>> begin Recorded data

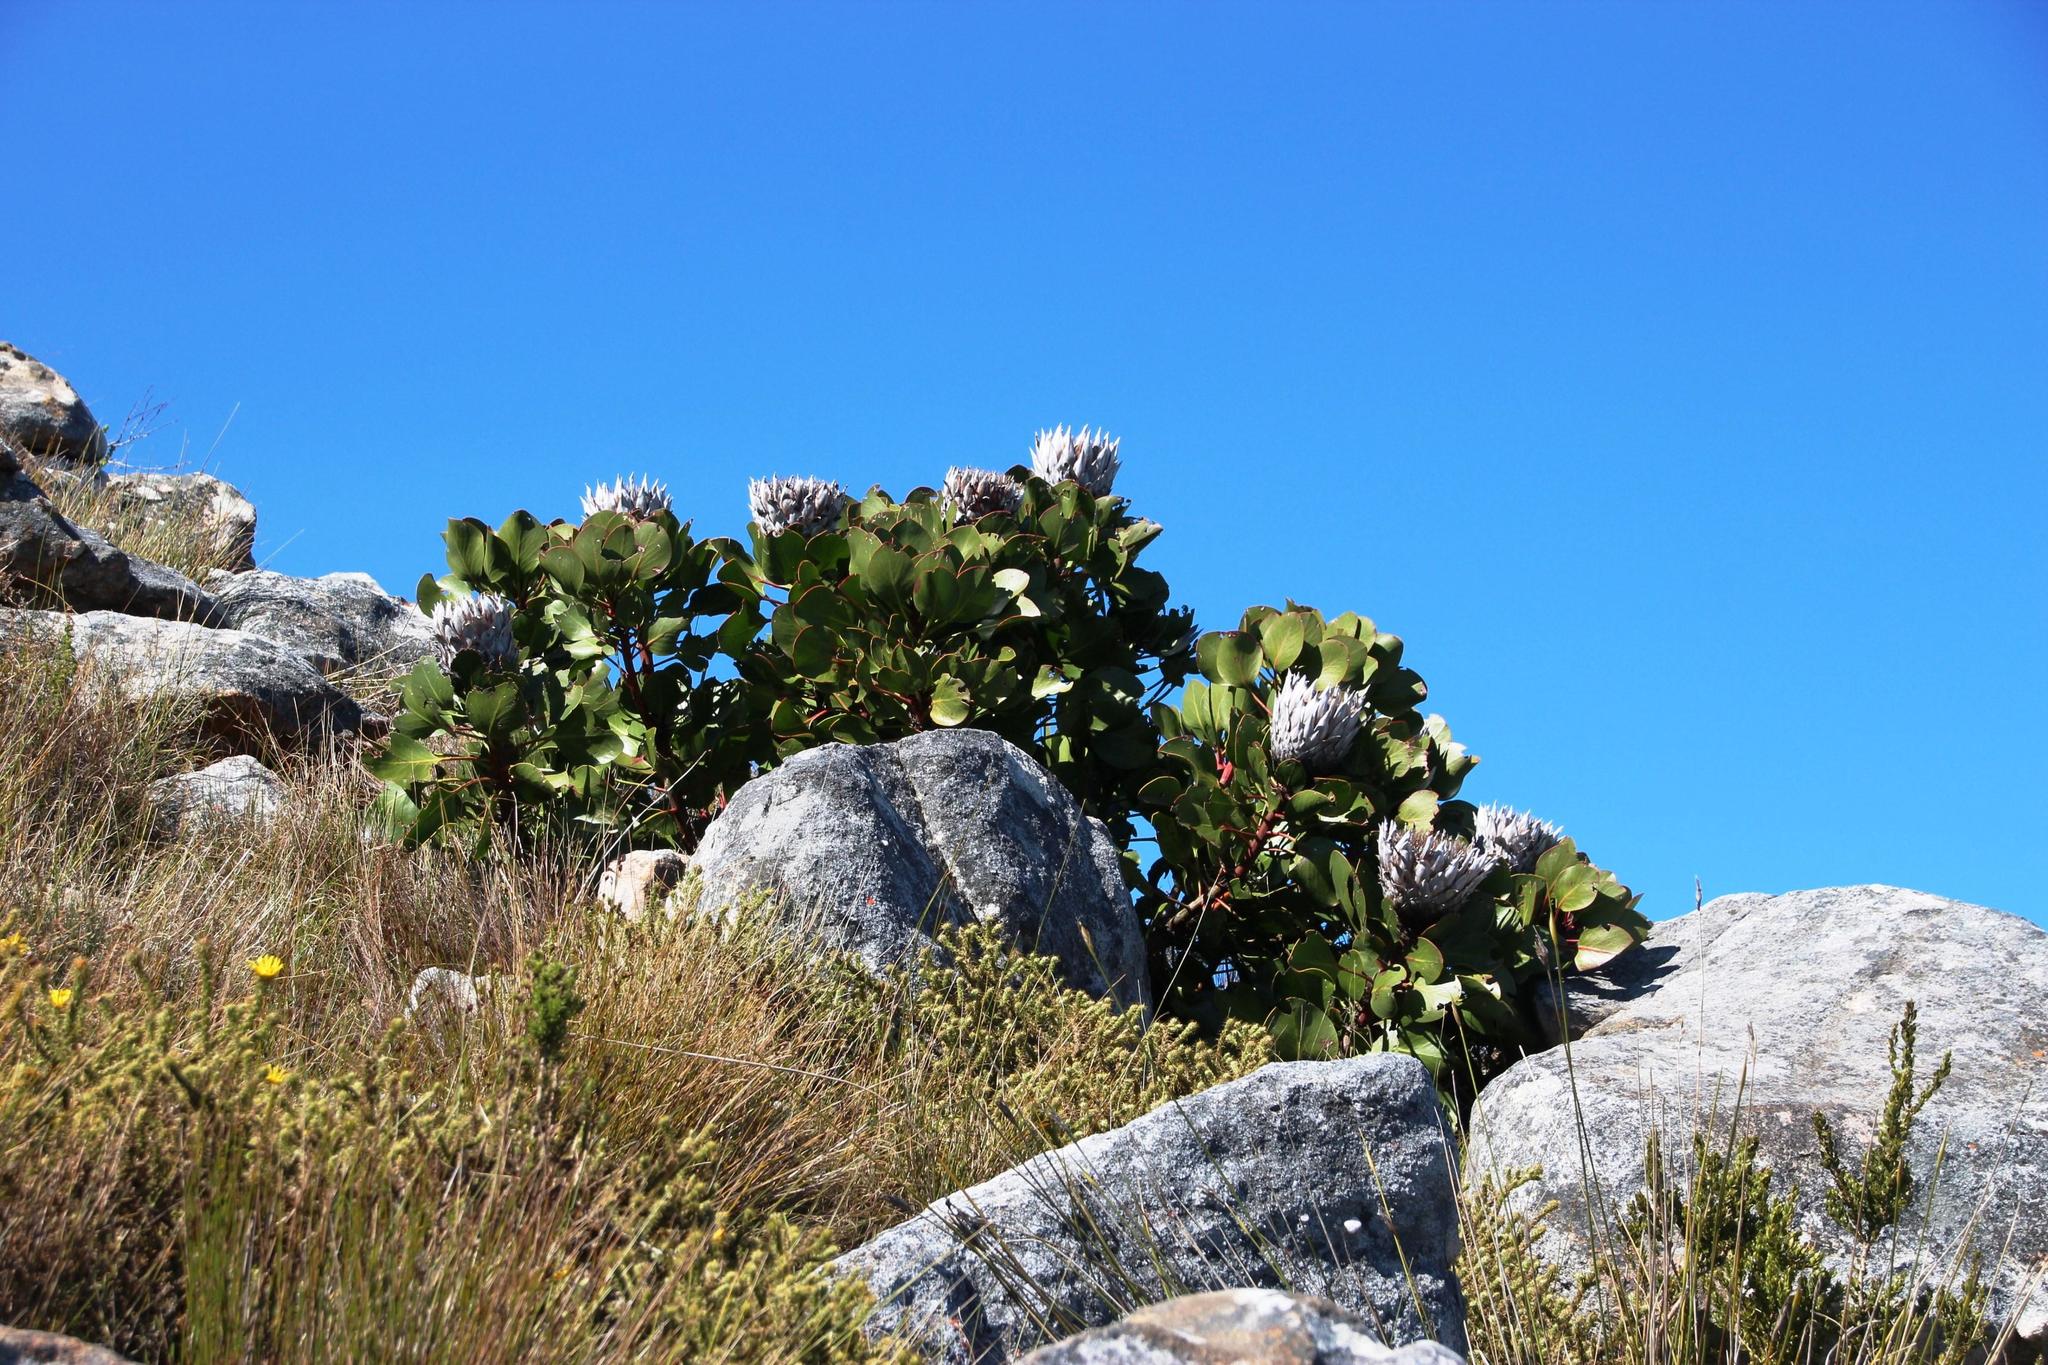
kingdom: Plantae
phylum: Tracheophyta
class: Magnoliopsida
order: Proteales
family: Proteaceae
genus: Protea
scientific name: Protea cynaroides
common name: King protea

>> end Recorded data

Rewrite the lines of every row, replacing "common name" with "vernacular name" and keeping everything else the same. Omit the pictures from your answer.

kingdom: Plantae
phylum: Tracheophyta
class: Magnoliopsida
order: Proteales
family: Proteaceae
genus: Protea
scientific name: Protea cynaroides
vernacular name: King protea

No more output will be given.